Monday, August 21, 2017 7:36 PM PT
Class Seeks More Info on Staples Merger with Sycamore Partners

     (CN) - Staples shareholders claim in a class action that the proxy statement for Sycamore Partners' pending $6.9 billion buyout of the office-supply giant did not adequately disclose potential conflicts of interest among Staples board members who approved the deal.
     Filed in federal court in Massachusetts, the lawsuit says shareholders will not be in a position to cast an informed vote on the merger if the proxy statement is not amended to fully disclose what "post-transaction employment and merger-related benefits" were discussed when the multibillion-dollar deal was being ironed out between Staples and private equity group Sycamore.
     The class wants the proxy statement to specify whether Staples' management secured any post-closing employment contracts for themselves, and whether Sycamore mentioned retention benefits in earlier buyout proposals.
     The proxy statement notes that "the officers of [Staples] immediately prior to the effective time of the merger will be the initial officers of the surviving corporation."
     The company maintains: "Discussions between Sycamore and the Company's management regarding the terms of the Company's management employment following the closing have not taken place as of the date of this proxy statement."
     Furthermore, shareholders object to the proxy's description of nonparties Barclays and Morgan Stanley's financial analyses and fairness opinions for the buyout. The pleading identifies a supposed lack of disclosure in the proxy's description of the firms' discounted cash flow figures.
     The merger, announced June 28, was the culmination of months of negotiations involving multiple prospective bidders, according to the company's SEC filings.
     Sycamore made a $11.50-per-share buyout proposal in late May, but by June 23, it had lowered its bid to $10-a-share, according to the complaint. The parties landed on the final $10.25 figure after Staples consulted with Barclays and Morgan Stanley.
     The buyout price represented a roughly 12 percent premium to Staples' stock closing price on the day before the merger was announced.
     At the time of the announcement, Staples Chairman Robert Sulentic said the deal was "the result of a comprehensive process in which our Board, with the assistance of a transaction committee comprised of independent directors, and outside financial advisors, explored and considered various alternatives to enhance value for our stockholders."

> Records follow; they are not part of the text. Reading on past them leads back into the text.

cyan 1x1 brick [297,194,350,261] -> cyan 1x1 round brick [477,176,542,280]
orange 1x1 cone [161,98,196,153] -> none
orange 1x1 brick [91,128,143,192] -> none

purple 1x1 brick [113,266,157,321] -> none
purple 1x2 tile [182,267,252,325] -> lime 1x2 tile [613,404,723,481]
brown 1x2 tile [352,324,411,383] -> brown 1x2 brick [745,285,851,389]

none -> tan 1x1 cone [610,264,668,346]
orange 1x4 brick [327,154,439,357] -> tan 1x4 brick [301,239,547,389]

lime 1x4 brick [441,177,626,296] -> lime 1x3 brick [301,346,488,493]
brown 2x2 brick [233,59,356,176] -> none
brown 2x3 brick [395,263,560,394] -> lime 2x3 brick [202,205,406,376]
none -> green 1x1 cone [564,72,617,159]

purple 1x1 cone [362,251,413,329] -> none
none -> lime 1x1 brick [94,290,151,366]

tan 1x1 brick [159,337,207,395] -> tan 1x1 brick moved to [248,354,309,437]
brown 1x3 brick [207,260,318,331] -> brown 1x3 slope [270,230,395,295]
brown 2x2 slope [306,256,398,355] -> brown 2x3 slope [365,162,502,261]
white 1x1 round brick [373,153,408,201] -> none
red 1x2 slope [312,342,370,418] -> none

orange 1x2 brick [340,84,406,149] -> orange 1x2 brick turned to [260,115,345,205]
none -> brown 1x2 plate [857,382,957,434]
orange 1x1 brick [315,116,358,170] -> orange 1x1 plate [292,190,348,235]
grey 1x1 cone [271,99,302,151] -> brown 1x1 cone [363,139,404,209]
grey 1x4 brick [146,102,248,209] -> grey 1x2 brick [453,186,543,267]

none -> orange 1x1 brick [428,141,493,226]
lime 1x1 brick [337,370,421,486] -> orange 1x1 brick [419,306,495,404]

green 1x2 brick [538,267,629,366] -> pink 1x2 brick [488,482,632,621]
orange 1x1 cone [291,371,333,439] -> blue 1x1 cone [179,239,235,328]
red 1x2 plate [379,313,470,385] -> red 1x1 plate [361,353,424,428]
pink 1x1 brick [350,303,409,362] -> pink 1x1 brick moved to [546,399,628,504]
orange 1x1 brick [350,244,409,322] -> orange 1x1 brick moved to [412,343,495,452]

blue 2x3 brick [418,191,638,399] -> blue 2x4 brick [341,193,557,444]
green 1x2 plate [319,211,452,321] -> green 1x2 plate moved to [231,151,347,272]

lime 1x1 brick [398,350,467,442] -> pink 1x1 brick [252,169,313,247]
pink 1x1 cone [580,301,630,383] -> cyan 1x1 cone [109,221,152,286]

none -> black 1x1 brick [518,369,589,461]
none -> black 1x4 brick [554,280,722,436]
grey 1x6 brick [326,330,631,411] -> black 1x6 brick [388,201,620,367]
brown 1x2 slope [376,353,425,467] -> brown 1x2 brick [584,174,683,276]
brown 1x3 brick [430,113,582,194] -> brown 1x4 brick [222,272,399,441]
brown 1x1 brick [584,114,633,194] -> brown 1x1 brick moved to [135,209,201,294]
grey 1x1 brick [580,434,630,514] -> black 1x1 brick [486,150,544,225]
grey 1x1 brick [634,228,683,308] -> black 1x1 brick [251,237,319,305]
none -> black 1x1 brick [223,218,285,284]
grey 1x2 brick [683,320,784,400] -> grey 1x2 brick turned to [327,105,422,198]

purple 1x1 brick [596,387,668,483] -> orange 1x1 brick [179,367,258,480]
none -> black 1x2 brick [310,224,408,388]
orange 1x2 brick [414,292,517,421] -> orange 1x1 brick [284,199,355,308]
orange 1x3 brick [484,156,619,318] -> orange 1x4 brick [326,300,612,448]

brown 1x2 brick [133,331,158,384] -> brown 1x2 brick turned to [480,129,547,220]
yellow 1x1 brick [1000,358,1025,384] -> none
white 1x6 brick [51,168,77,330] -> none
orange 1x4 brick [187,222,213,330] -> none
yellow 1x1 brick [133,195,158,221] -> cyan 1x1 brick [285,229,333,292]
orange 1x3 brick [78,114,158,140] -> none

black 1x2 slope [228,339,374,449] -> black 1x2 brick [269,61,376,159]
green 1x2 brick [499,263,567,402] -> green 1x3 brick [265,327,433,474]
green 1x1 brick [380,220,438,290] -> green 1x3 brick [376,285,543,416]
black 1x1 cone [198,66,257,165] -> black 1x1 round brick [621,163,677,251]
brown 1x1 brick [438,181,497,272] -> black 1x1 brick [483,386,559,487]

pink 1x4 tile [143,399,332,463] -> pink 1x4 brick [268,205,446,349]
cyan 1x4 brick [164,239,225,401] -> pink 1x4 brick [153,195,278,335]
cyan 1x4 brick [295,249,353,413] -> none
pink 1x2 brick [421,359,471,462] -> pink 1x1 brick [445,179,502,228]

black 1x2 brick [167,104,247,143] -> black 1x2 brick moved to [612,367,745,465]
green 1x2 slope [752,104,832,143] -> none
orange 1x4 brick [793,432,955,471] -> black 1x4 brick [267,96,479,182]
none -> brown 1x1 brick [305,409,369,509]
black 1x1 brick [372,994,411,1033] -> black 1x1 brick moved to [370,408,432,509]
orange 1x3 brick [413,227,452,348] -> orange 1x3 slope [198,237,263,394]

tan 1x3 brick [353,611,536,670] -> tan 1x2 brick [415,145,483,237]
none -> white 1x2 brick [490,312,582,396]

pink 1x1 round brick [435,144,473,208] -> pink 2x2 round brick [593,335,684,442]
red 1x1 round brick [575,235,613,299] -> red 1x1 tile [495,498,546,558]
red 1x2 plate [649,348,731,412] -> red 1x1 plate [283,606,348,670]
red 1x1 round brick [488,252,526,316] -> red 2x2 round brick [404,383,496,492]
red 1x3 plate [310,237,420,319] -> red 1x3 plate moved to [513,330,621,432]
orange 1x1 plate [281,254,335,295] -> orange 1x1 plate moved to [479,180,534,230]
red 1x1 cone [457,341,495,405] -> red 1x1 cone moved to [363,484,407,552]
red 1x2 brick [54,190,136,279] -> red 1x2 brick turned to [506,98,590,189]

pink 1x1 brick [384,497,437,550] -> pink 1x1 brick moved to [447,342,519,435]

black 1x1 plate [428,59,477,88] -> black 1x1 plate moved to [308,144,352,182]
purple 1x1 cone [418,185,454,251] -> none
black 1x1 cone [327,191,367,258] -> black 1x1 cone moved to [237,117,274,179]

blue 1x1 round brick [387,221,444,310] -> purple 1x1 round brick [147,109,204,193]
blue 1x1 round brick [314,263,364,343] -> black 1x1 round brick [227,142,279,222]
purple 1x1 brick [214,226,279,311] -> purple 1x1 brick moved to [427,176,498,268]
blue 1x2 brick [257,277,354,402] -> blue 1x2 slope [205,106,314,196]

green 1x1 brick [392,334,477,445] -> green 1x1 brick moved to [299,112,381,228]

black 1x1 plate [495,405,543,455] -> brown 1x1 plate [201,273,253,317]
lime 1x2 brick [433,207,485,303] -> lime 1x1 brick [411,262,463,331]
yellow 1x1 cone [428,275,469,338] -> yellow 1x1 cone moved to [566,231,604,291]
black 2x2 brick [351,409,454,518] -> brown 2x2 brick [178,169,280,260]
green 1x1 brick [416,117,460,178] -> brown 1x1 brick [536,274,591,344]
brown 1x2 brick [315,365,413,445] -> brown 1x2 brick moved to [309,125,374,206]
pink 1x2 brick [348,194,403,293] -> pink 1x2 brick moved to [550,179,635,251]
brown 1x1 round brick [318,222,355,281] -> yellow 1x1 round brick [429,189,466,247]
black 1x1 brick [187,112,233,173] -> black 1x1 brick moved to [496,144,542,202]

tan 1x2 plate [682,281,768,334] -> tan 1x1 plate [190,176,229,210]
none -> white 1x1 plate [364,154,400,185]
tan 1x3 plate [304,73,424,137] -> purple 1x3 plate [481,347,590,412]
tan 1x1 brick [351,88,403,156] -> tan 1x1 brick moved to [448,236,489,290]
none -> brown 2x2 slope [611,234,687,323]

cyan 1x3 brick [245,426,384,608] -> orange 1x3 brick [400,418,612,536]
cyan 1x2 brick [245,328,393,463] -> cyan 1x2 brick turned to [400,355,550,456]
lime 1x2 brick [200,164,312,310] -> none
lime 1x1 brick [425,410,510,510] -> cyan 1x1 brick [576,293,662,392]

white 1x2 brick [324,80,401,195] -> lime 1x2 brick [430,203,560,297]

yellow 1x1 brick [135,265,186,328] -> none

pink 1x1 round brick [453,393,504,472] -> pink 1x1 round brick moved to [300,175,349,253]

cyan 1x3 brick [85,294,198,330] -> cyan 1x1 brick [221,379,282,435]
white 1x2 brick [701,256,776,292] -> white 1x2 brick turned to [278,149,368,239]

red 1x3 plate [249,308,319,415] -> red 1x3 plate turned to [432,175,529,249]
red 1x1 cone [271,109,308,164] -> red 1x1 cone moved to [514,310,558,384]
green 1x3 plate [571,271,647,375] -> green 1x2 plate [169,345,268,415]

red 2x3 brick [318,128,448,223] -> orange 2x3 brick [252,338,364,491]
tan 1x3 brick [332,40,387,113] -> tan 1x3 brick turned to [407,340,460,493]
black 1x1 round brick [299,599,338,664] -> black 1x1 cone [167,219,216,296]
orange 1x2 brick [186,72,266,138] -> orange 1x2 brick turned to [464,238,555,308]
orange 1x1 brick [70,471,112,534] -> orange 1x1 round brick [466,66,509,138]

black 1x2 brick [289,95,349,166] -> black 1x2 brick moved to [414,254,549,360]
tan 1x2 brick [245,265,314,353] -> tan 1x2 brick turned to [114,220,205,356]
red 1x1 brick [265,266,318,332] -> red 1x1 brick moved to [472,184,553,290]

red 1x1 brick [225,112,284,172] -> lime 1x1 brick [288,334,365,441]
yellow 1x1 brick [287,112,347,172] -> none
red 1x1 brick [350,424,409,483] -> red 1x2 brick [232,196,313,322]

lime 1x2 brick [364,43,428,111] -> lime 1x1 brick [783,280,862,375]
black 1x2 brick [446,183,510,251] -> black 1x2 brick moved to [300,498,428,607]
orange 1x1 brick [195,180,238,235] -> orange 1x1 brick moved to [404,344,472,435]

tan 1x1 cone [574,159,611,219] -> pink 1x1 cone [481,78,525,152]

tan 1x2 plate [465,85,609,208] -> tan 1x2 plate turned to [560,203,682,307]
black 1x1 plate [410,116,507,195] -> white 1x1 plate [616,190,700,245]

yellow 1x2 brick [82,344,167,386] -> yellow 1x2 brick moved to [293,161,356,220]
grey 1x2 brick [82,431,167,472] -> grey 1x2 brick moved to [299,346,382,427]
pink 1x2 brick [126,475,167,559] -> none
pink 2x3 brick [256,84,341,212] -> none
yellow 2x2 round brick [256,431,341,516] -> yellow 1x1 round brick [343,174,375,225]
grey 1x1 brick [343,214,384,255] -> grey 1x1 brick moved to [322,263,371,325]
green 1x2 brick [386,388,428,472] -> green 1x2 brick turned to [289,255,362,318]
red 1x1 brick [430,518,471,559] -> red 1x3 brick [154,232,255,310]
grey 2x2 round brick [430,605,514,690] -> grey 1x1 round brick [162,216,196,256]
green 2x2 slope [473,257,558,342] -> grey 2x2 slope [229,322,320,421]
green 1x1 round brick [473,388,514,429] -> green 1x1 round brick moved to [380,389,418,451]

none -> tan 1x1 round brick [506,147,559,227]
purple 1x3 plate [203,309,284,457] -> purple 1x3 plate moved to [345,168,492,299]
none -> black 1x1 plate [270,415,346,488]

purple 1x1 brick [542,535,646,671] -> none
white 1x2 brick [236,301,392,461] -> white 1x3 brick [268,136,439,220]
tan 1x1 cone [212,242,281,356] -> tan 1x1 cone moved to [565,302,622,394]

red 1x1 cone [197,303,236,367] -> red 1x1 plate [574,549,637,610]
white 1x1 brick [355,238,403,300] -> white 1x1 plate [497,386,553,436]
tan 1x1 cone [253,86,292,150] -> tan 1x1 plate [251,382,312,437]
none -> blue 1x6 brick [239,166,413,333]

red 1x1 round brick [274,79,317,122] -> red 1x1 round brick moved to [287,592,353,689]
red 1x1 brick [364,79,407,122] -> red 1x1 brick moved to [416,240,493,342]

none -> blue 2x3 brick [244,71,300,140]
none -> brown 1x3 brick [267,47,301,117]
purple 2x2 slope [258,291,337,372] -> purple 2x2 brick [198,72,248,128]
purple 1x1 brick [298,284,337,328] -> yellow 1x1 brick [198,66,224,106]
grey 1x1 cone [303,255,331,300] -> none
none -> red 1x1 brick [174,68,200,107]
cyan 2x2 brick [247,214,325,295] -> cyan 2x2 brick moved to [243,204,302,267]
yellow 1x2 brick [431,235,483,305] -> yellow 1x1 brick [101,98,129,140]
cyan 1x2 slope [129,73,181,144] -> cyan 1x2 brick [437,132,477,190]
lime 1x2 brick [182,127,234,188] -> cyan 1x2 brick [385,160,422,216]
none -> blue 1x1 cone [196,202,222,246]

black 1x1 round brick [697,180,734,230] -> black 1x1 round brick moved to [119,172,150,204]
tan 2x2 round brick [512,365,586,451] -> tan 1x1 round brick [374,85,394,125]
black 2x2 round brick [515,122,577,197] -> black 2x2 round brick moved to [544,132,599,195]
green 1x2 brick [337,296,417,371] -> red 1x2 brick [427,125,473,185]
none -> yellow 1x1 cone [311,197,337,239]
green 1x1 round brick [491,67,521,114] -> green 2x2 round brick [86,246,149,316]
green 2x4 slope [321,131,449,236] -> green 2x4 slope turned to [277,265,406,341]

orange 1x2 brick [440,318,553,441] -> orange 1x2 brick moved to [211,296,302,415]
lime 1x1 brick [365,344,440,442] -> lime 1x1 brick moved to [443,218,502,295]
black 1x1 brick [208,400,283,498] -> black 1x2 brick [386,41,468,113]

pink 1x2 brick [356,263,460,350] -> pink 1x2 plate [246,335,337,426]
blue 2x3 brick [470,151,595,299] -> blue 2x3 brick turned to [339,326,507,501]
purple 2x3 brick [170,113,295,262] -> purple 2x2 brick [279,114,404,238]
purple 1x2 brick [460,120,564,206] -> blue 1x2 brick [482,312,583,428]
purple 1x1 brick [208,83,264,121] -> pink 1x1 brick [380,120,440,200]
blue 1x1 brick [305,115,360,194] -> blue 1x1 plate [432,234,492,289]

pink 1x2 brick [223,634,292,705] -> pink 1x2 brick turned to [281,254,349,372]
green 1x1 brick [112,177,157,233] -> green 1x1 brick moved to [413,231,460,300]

     "Staples' Board believes that this process has led to a transaction which is in the best interests of our stockholders, as well as Staples and its employees," Sulentic said.
     In recent years, Staples has faced stagnant share prices, and declining revenue, which the company has attributed in part to competition from online retailers. Its planned merger with Office Depot fell apart after a judge sided with the Federal Trade Commission in an antitrust case over the deal in May 2016.
     The class is represented by Mitchell Matorin in Wellesley, Mass., and by Richard Acocelli, Michael Rogovin and Kelly Keenan of Weiss Law in New York.